Underscoring The Importance Of Proper Debridement

      The clinician cannot properly assess or document the status of a diabetic wound until he or she has removed all necrotic, hyperkeratotic and devitalized tissue. Dead tissue acts as a medium for bacterial growth. Dead spaces within the tissue allow for abscess formation which can, in turn, allow for anaerobic bacterial growth such as Bacteroides species or Clostridium perfringens.

      The presence of necrotic or foreign material provokes an inflammatory response, which adds to the systemic release of cytokines such as tumor necrosis factor and interleukins, which promote a septic response.

      Necrotic tissues can retard wound contraction, the principle contribution to wound closure, when wounds are left to heal by secondary intention.

      Diabetic wounds are often covered by scab, eschar or hyperkeratosis. Accordingly, it can sometimes be difficult to determine whether the tissue covering a wound is physiological or pathological. Indeed, podiatric physicians need to remove gangrenous, necrotic, ischemic and devitalized tissue by some method of debridement. Failure to debride diabetic wounds appropriately when necessary could be considered failure to render proper treatment.

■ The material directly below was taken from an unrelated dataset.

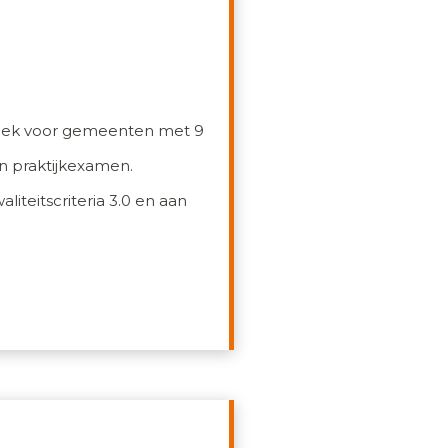
ifiek voor gemeenten met 9
en praktijkexamen.
teitscriteria 3.0 en aan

      It is a widely accepted premise that wound debridement is necessary for optimal wound healing. Surgical or sharp debridement has long been viewed as the “gold standard” for debridement. Unfortunately, the evidence for the effectiveness of different methods of debridement from randomized controlled trials is lacking and an evidence-based treatment algorithm has yet to be established. Oftentimes, the treating practitioner chooses the method of debridement based on his or her individual experience and level of comfort with the chosen method instead of an established treatment algorithm or other evidence-based rationale.

A Guide To Methods Of Wound Debridement

      Surgical and sharp debridement. For these types of debridement, one would use a scalpel, scissors or other instrumentation. Podiatrists may perform these debridements in many different settings. The results are immediately notable. However, these types of debridement require specific training and specialized equipment. One must control pain with some degree of anesthesia, whether it is general or local.